When Dr. Ruit returned to Nepal he was instrumental in the formation of the Nepal Eye Program and worked on a large epidemiological survey of blindness in Nepal. He was the first Nepali doctor to perform cataract surgery with intraocular lens implants and pioneered the use of microsurgical extra-capsular cataract extraction with posterior chamber lens implants in remote eye camps. Although other important international organizations sponsored eye camps in the region providing eye care and training local ophthalmologists, the camps established by Dr. Ruit were the first to introduce the use of intraocular lenses in cataract surgery. Put simply, this is the removal of the cataract and insertion of a plastic intraocular lens.
Dr. Geoffrey Tabin is Professor of Ophthalmology and Global Medicine at Stanford University and the Byers Eye Institute. He graduated from Yale University and earned a Masters in Philosophy at Oxford on a Marshall Scholarship. He received his MD from Harvard Medical School in 1985. His background in philosophy and ideas of improving health care delivery came together after a climbing trip to Nepal on which he became the first ophthalmologist to summit Mt. Everest.

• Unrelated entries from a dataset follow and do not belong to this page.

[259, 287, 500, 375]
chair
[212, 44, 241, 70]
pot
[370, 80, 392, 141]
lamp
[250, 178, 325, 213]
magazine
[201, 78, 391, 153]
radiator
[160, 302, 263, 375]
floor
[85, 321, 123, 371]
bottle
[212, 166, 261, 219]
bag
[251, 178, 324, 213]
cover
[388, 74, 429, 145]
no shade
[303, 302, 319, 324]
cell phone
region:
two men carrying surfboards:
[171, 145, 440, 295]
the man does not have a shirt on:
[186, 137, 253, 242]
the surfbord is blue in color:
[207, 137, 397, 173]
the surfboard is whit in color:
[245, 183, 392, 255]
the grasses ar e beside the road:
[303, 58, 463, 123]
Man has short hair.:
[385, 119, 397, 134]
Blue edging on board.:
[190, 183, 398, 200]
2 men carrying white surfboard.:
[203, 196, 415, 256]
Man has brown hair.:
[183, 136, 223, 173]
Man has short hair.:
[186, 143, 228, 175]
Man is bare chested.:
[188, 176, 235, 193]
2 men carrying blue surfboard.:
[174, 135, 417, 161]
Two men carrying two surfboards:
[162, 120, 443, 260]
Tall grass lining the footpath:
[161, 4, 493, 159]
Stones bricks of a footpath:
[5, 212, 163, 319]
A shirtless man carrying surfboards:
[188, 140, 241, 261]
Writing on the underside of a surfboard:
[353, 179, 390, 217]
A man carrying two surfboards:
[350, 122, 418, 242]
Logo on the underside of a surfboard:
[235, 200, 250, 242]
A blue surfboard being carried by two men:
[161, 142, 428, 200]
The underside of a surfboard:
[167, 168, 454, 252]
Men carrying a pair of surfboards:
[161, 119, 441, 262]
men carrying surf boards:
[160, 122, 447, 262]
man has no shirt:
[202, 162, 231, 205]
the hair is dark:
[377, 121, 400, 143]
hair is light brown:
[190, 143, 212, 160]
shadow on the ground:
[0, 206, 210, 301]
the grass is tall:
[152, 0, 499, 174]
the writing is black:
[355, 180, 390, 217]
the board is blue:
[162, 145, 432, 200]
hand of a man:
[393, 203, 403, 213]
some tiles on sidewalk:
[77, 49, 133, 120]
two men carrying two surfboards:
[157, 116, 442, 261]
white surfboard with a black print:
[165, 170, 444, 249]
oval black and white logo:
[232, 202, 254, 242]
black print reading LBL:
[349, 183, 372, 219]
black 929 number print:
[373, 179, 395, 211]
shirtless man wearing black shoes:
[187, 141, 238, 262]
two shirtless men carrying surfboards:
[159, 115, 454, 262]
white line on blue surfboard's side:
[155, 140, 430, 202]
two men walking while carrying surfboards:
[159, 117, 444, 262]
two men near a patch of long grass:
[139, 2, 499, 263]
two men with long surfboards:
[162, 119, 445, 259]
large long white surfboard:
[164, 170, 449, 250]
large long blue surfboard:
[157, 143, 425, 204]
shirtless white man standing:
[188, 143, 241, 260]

Dr. Tabin spends at least three months per year in Asia working with his Nepalese counterparts directing Tilganga Eye Centre’s efforts to provide an international standard of eye care and participating in the outreach programs. As the director of the Himalayan Cataract Project, he has over ten years experience administering an international charitable organization. He is a leader in both the local ophthalmologic community and the American Academy of Ophthalmology. Dr. Tabin is also the distinguished recipient of the 2008 Outstanding Humanitarian Service Award  given by the American Academy of Ophthalmology in recognition of his international humanitarian efforts.
In June 2013, a new book about HCP's Dr. Tabin and Dr. Ruit will be released by Random House. Written by David Oliver Relin, the co-author of Three Cups of Tea, Second Suns: Two Doctors and Their Amazing Quest to Restore Sight and Save Lives shines a light on the work of Himalayan Cataract Project ophthalmologists Dr. Geoffrey Tabin and Dr. Sanduk Ruit.
In the December 2009 issue of National Geographic Adventure magazine the feature story (entitled "The Visionary") featured Tabin and his work with HCP.